What you need to do
From the records below, extract all the text exactly and leave the images behind.

[Images with lens parameters]
:::
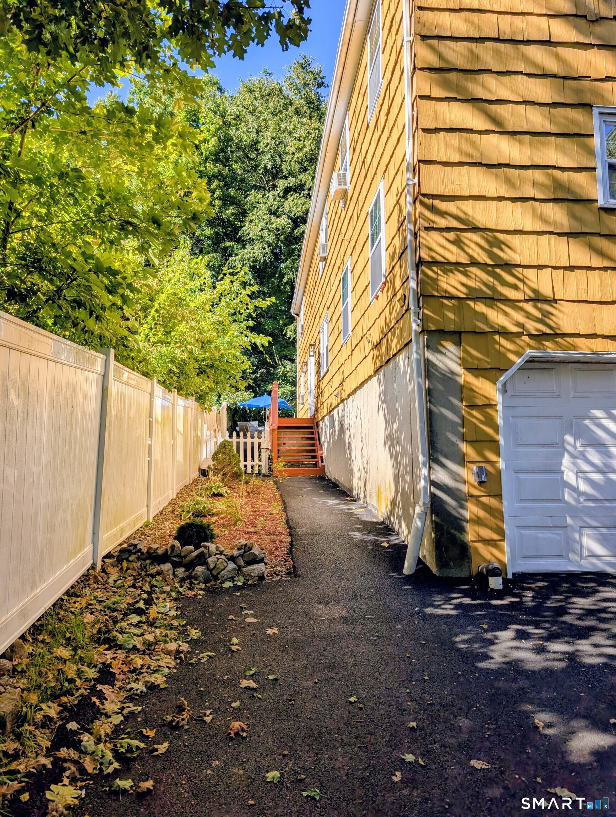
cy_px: 408
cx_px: 308
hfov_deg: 56.9
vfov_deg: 71.5
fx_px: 568
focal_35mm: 24
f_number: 1.68
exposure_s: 1/1103
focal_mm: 6.9
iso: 20
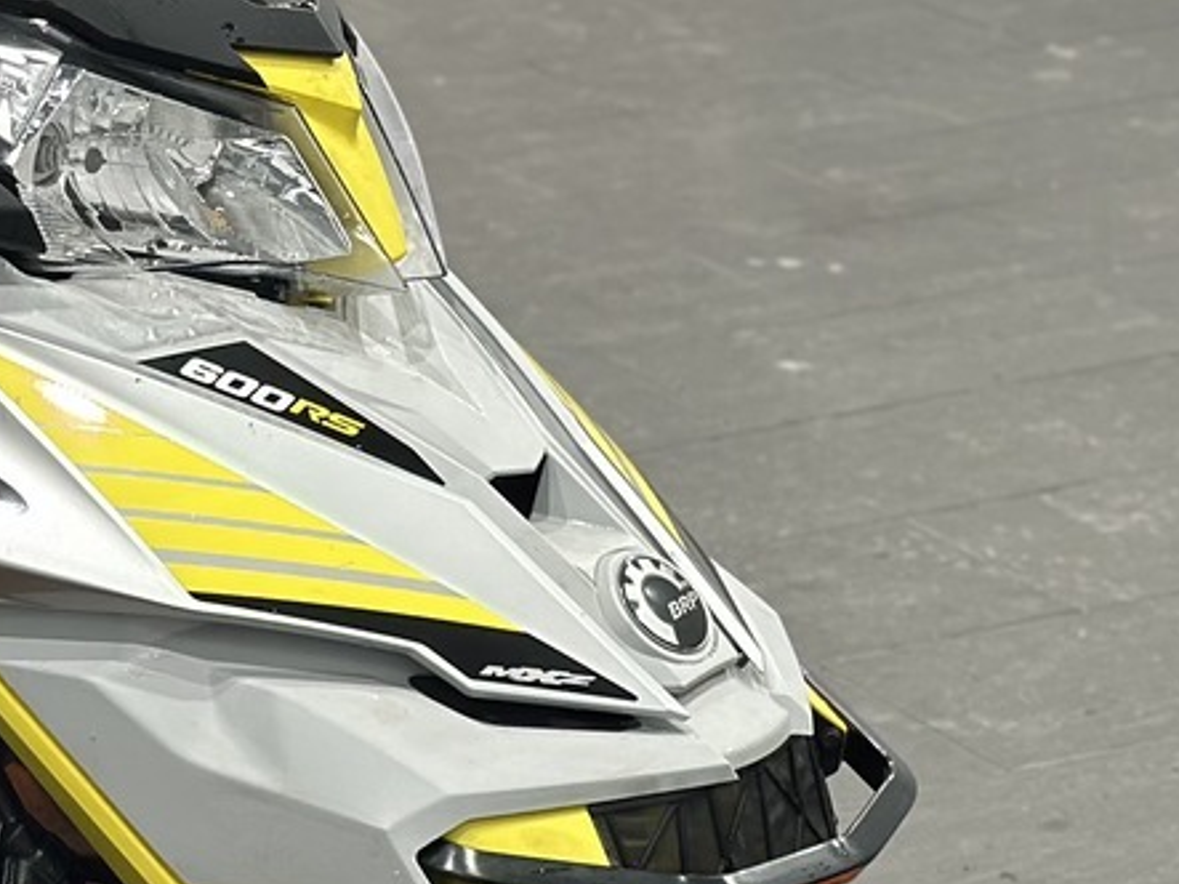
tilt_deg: -23.3
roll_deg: +3.0
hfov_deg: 12.4
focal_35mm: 156
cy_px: 839
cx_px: -255
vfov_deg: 9.5
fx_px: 5312
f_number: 1.78
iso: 64
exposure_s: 1/50
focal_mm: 6.86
:::
Task answer
cy_px: 408
cx_px: 308
hfov_deg: 56.9
vfov_deg: 71.5
fx_px: 568
focal_35mm: 24
f_number: 1.68
exposure_s: 1/1103
focal_mm: 6.9
iso: 20
tilt_deg: -23.3
roll_deg: +3.0
hfov_deg: 12.4
focal_35mm: 156
cy_px: 839
cx_px: -255
vfov_deg: 9.5
fx_px: 5312
f_number: 1.78
iso: 64
exposure_s: 1/50
focal_mm: 6.86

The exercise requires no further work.